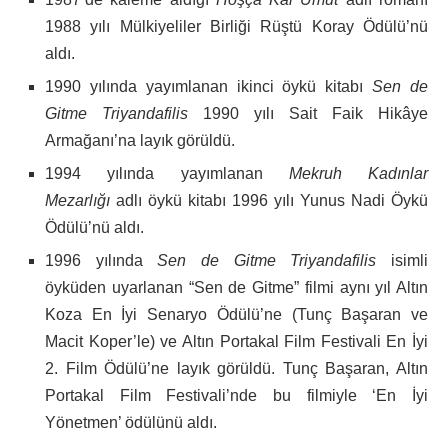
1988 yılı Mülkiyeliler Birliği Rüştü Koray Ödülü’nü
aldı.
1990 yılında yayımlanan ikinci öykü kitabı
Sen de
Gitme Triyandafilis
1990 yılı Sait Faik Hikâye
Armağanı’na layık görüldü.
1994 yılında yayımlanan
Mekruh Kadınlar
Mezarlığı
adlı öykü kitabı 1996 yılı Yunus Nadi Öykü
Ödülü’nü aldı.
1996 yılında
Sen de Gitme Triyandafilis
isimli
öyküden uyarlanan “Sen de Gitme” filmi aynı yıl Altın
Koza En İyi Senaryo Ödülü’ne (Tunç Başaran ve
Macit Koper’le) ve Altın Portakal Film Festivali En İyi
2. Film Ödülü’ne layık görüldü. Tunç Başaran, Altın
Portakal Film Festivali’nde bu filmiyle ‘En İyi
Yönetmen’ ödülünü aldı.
# # # # # # #
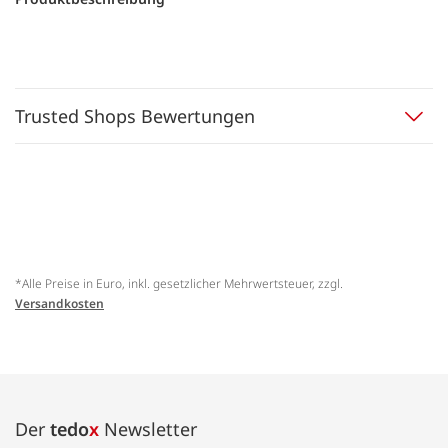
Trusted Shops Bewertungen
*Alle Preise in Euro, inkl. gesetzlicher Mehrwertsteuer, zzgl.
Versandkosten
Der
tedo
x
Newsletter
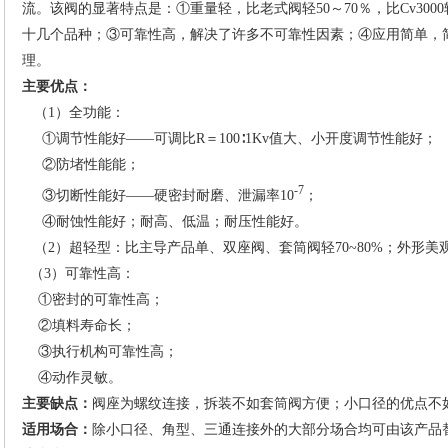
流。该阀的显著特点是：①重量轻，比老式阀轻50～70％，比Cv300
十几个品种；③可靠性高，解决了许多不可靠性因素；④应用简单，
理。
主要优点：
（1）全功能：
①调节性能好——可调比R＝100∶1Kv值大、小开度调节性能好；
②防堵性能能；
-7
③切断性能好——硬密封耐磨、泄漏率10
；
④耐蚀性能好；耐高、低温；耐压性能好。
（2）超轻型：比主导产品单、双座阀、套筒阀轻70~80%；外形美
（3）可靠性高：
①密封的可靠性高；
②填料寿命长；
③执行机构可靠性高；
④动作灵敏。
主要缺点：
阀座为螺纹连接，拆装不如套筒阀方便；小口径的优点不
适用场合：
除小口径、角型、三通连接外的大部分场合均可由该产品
# # # # # # #
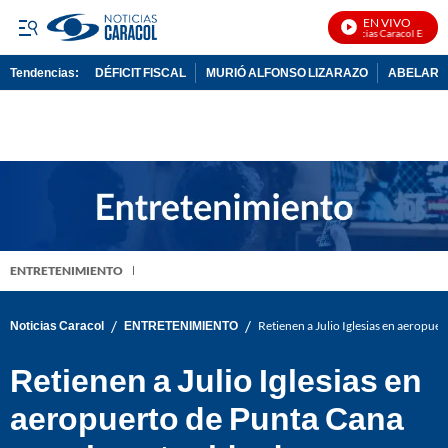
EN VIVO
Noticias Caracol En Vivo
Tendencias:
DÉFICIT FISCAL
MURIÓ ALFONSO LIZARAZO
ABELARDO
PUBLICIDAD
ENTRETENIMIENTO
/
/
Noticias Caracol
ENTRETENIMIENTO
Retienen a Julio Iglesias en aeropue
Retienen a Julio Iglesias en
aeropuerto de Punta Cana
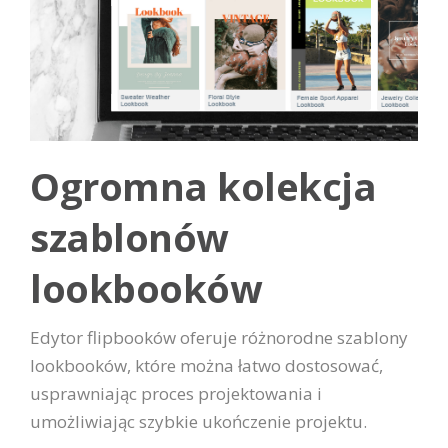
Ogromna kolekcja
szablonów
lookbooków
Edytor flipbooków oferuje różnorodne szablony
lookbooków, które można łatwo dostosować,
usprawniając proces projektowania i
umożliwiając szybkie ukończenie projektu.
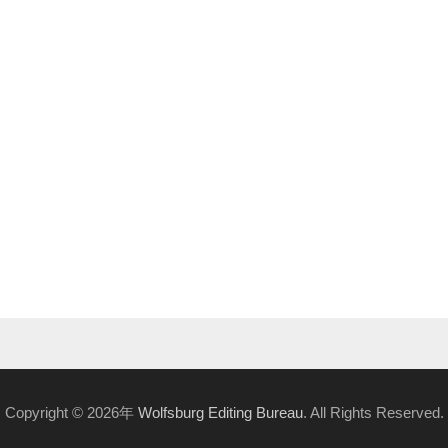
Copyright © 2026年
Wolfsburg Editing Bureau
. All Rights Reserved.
# # # # # # #
In the listing above, find the line with "aeropuerto de Punta Cana" and the line with "All Rights Reserved.". Copy exactly those two and every line between, without the pictures.

aeropuerto de Punta Cana
Ogromna kolekcja
szablonów
lookbooków
Edytor flipbooków oferuje różnorodne szablony
lookbooków, które można łatwo dostosować,
usprawniając proces projektowania i
umożliwiając szybkie ukończenie projektu.
Copyright © 2026年
Wolfsburg Editing Bureau
. All Rights Reserved.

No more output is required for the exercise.